Furthermore, updating the environment on the older machine leads to the same failure. You are correct that the segfault happens in the MinimumDescriptionLengthEvaluator. I will investigate and get back with more details.

jose-d commented 3 months ago

hi @foolnotion , thanks for confirming our findings. We tried to narrow source of segfault, but adding debug symbols into operon binary by using

-DCMAKE_C_FLAGS="-g2" \
-DCMAKE_CXX_FLAGS="-g2" \

in script/dependencies.sh somehow hides the root cause, so no progress at our side.

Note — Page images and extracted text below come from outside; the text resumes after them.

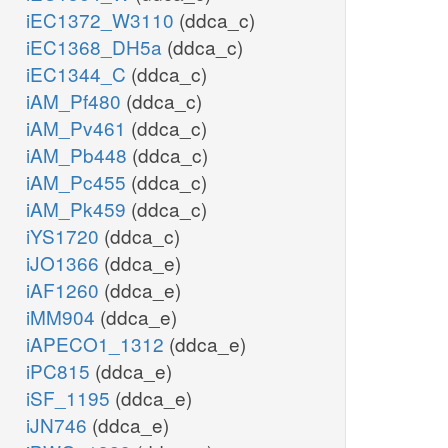
iEC1372_W3110
(ddca_c)
iEC1368_DH5a
(ddca_c)
iEC1344_C
(ddca_c)
iAM_Pf480
(ddca_c)
iAM_Pv461
(ddca_c)
iAM_Pb448
(ddca_c)
iAM_Pc455
(ddca_c)
iAM_Pk459
(ddca_c)
iYS1720
(ddca_c)
iJO1366
(ddca_e)
iAF1260
(ddca_e)
iMM904
(ddca_e)
iAPECO1_1312
(ddca_e)
iPC815
(ddca_e)
iSF_1195
(ddca_e)
iJN746
(ddca_e)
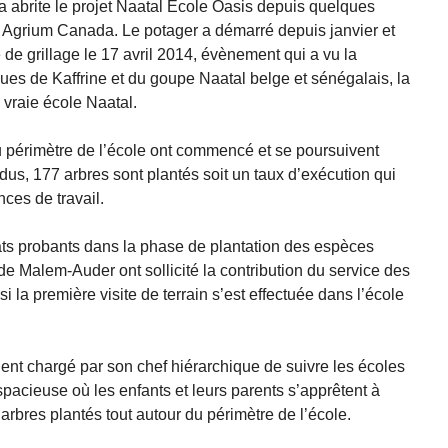
 abrite le projet Naatal Ecole Oasis depuis quelques
 Agrium Canada. Le potager a démarré depuis janvier et
 de grillage le 17 avril 2014, évènement qui a vu la
ues de Kaffrine et du goupe Naatal belge et sénégalais, la
vraie école Naatal.
u périmètre de l’école ont commencé et se poursuivent
us, 177 arbres sont plantés soit un taux d’exécution qui
ces de travail.
tats probants dans la phase de plantation des espèces
e Malem-Auder ont sollicité la contribution du service des
 la première visite de terrain s’est effectuée dans l’école
gent chargé par son chef hiérarchique de suivre les écoles
pacieuse où les enfants et leurs parents s’apprêtent à
 arbres plantés tout autour du périmètre de l’école.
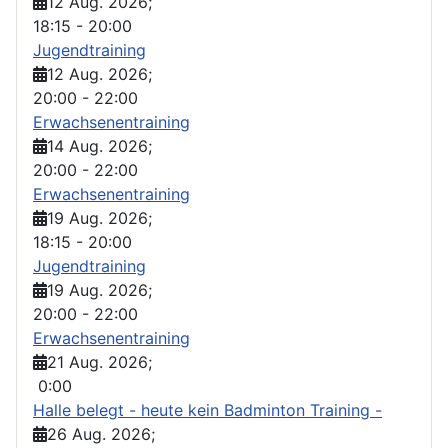
12 Aug. 2026
;
18:15
-
20:00
Jugendtraining
12 Aug. 2026
;
20:00
-
22:00
Erwachsenentraining
14 Aug. 2026
;
20:00
-
22:00
Erwachsenentraining
19 Aug. 2026
;
18:15
-
20:00
Jugendtraining
19 Aug. 2026
;
20:00
-
22:00
Erwachsenentraining
21 Aug. 2026
;
0:00
Halle belegt - heute kein Badminton Training -
26 Aug. 2026
;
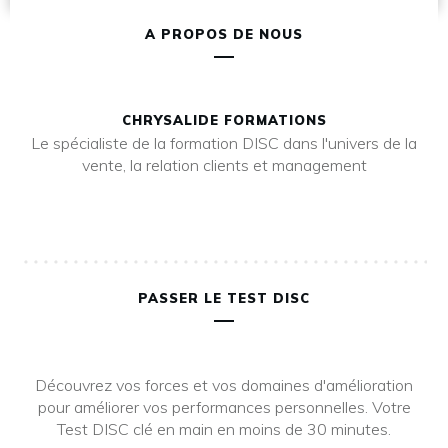
A PROPOS DE NOUS
CHRYSALIDE FORMATIONS
Le spécialiste de la formation DISC dans l'univers de la
vente, la relation clients et management
PASSER LE TEST DISC
Découvrez vos forces et vos domaines d'amélioration
pour améliorer vos performances personnelles. Votre
Test DISC clé en main en moins de 30 minutes.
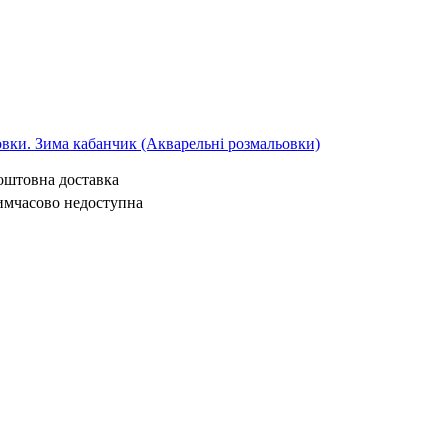
овки. Зима кабанчик (Акварельні розмальовки)
коштовна доставка
имчасово недоступна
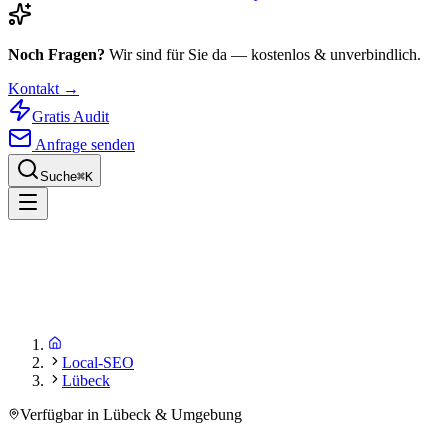
Noch Fragen?
Wir sind für Sie da — kostenlos & unverbindlich.
Kontakt →
Gratis Audit
Anfrage senden
Suche
⌘
K
Local-SEO
Lübeck
Verfügbar in Lübeck & Umgebung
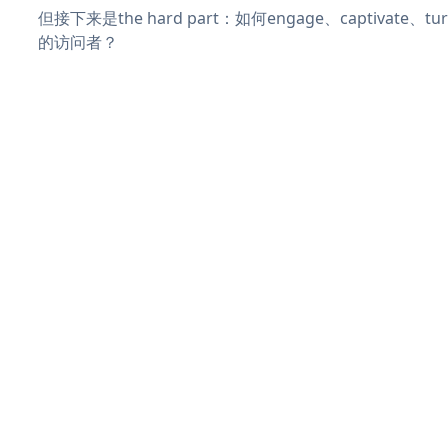
但接下来是the hard part：如何engage、captivate、
的访问者？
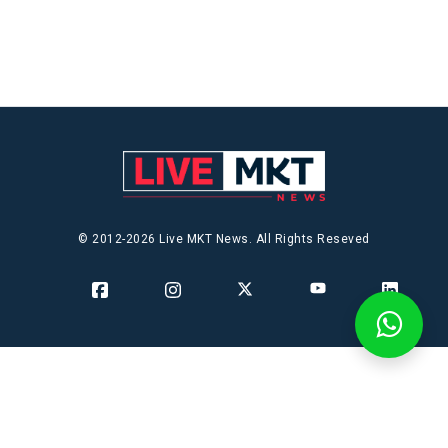
© 2012-2026 Live MKT News. All Rights Reseved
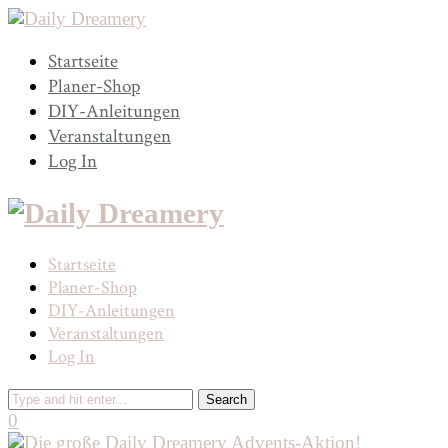
Startseite
Planer-Shop
DIY-Anleitungen
Veranstaltungen
Log In
Startseite
Planer-Shop
DIY-Anleitungen
Veranstaltungen
Log In
0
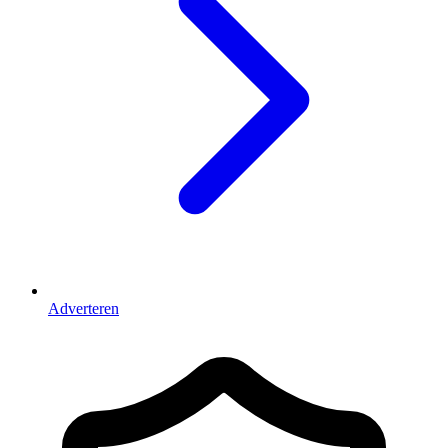
Adverteren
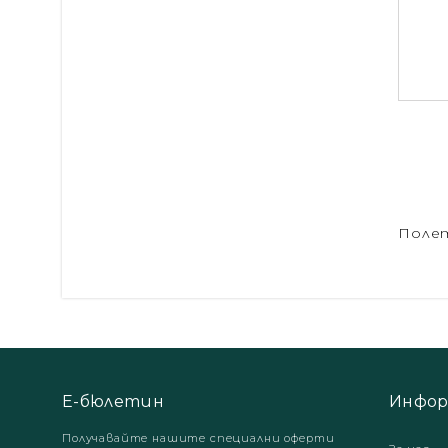
Полет
Е-бюлетин
Инфор
Получавайте нашите специални оферти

foolnotion commented 3 months ago

Updated to latest version of Operon and the problem seems fixed. Please test dd38d8f308d2ece8c8af44d6afeec3961a46cb4f and see if it works for you.

jose-d commented 3 months ago

nice, seems to be fixed, I confirm that at

>>> import pyoperon
>>> print(pyoperon.Version())
operon rev. d01b92c Release Linux-6.5.0-26-generic x86_64, timestamp 2024-04-05T10:04:40Z
single-precision build using eigen 3.4.0, ceres n/a, taskflow 3.6.0
compiler: Clang 18.1.2, flags: -g -O3 -DNDEBUG -Wall -Wextra -Werror -pedantic -fsized-deallocation -fno-math-errno -march=x86-64-v3

>>>

python operon-sklearn.py works. We'll try it on our HPC ASAP.

( @Python 3.12.2 | packaged by conda-forge | (main, Feb 16 2024, 20:50:58) [GCC 12.3.0] on linux )

dvokrouhlicky commented 3 months ago

Yes, everything works now also on our HPC, thank you for the fast reply and fix

foolnotion commented 3 months ago

thanks for reporting and helping with debug.